## Text section
□ □ □ □
OBJ_YSET used to be a function which would allow you to set the Y coordinate of an OBJ (sprite). Similarly there was an OBJ_XSET as well.
haven’t looked at the new gccVB, but I’m guessing they were either renamed or replaced, possibly by OBJ_SET(x, y).
…Also, what flash cart are you using? I want to make one, but all of them seem to use 2x 8-bit chips rather than 1 16-bit one.
Update..
I managed to compile hello3.c
Its pretty hard to make sense generally of what routines come in useful when as there doesn’t seem to be documentation to the gccvb libraries and routines. (Does anyone have any?)
Anyway I changed the functions (which turned out to be macros) to some that do exist, although then there were syntax failures. I was really suprised to see a while (false) loop in the macro. So I simplified them to get them to compile, but clearly I’m doing something wrong since gccvb has been around for a while so there’s no way it can be as contradictary as it appears…?? Theories please!! π
If anyone is interested here’s the code I changed..
while (VIP_REGS[XPSTTS] & XPBSYR);
//OBJ_YSET(i, Circle[points*2+1]); // original code
//OBJ_PSET(i, Circle[points*2]); // original code
//OBJ_SET_Y(i,(Circle[points*2+1]) ); // found these macros instead..
//OBJ_SET_P(i, Circle[points*2]); // (but they still fail to compile)
//in object.h macros map to:
//#define OBJ_SET_X(n,x) do { OAM[ (n) << 2] = (x) } while (0)
□ □ □ □
## Material supplied
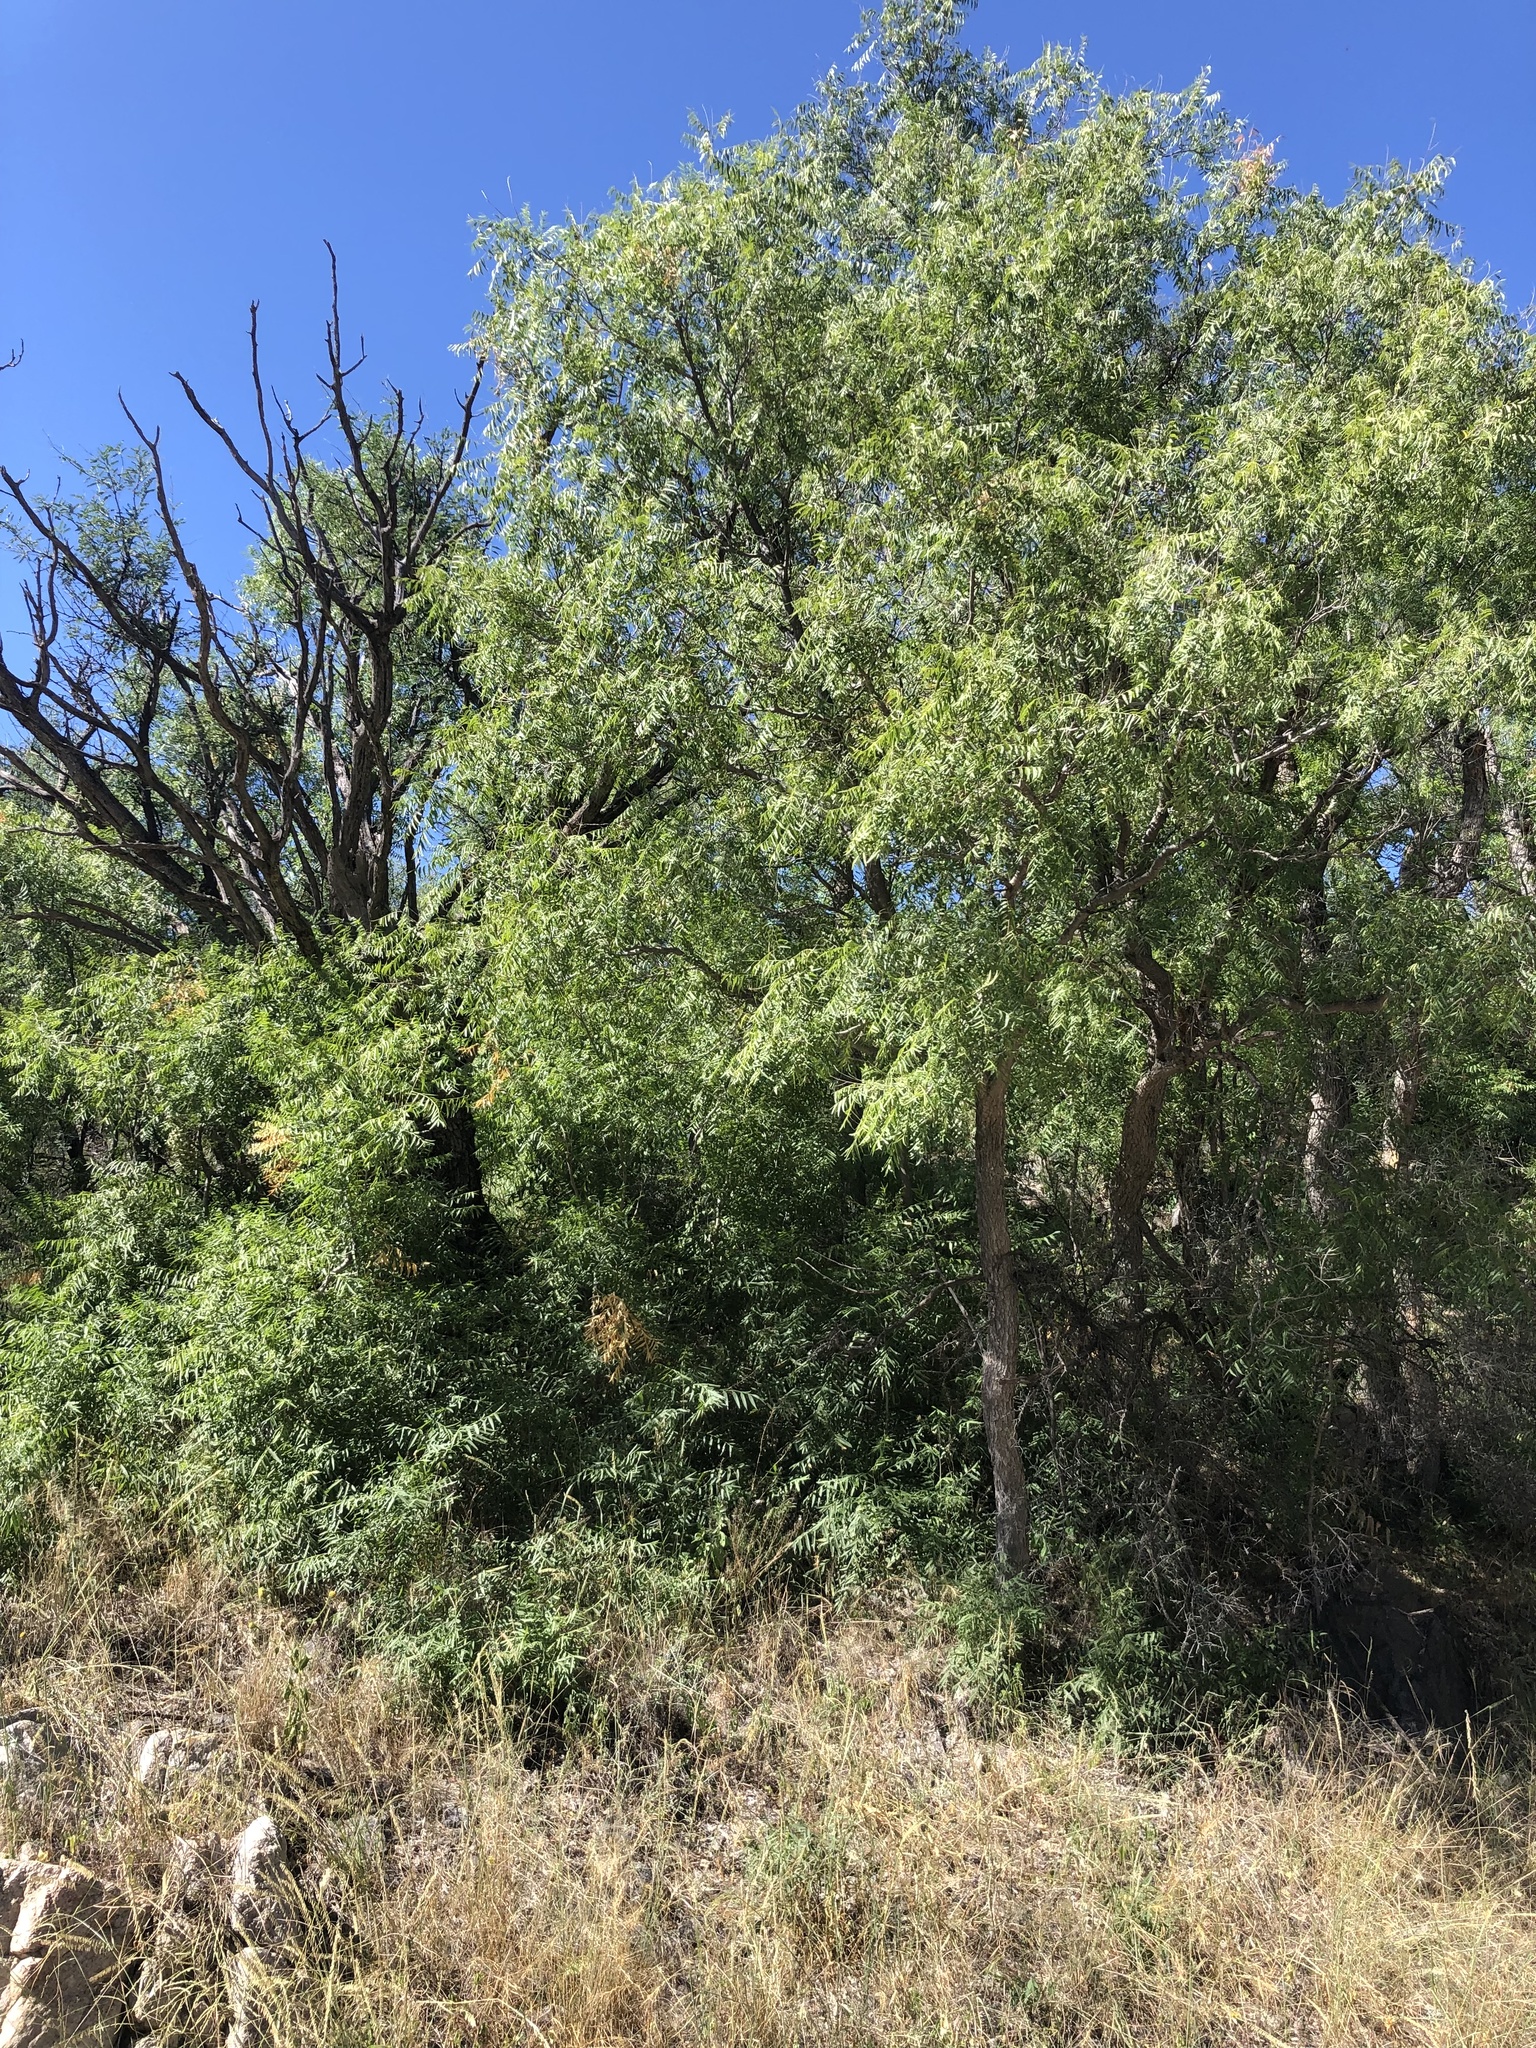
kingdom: Plantae
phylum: Tracheophyta
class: Magnoliopsida
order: Sapindales
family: Sapindaceae
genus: Sapindus
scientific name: Sapindus drummondii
□ □ □ □
## Aim of the exercise
Pick up the text about gccVB sprite macros after its last line and continue it. The material plays no part in this work.

## Task response
//#define OBJ_SET_P(n,p) do { OAM[((n) << 2) + 1] = (OAM[((n) << 2) + 1] & 0xC000) | (p) } while (0)
// simplified macros do compile:
OAM[ (i) << 2] = (Circle[points*2+1]);
OAM[ ((i) << 2)+2] = ((Circle[points*2])*10)+100; // added Y movement since parallax is hard to notice.
OAM[((i) << 2) + 1] = (OAM[((i) << 2) + 1] & 0xC000) | (Circle[points*2]);
}
Cheers Alex
P.S. Regarding the flash cart, I said “I made it” to simplify the previous post. I have a wizard friend who actually makes stuff. This was a prototype, but is currently a little awkward to use. He is working on another more convenient version. I guess the dev community (rather than collectors) is a little small at the moment, possibly as it is hard to gain VB programming context. I guess it’s up to him whether he feels it is worth producing more. My opinion would be if a couple more homebrews appear (i.e. we prove VB dev is achievable for the average joe like me) then there is a better case for flashcart production, otherwise they’ll just end up being used to infringe Nintendo’s copyrighted games.. and I doubt any hardware supplier would want to incur the wrath of the big N!
Sadly the state of hombrew development on the VB is in it’s infancy. Any code older thain about 3 years is junk, ignore it! That is to say there was no consistency between the librays and compilers used, so they wont compile and probably don’t make much sence.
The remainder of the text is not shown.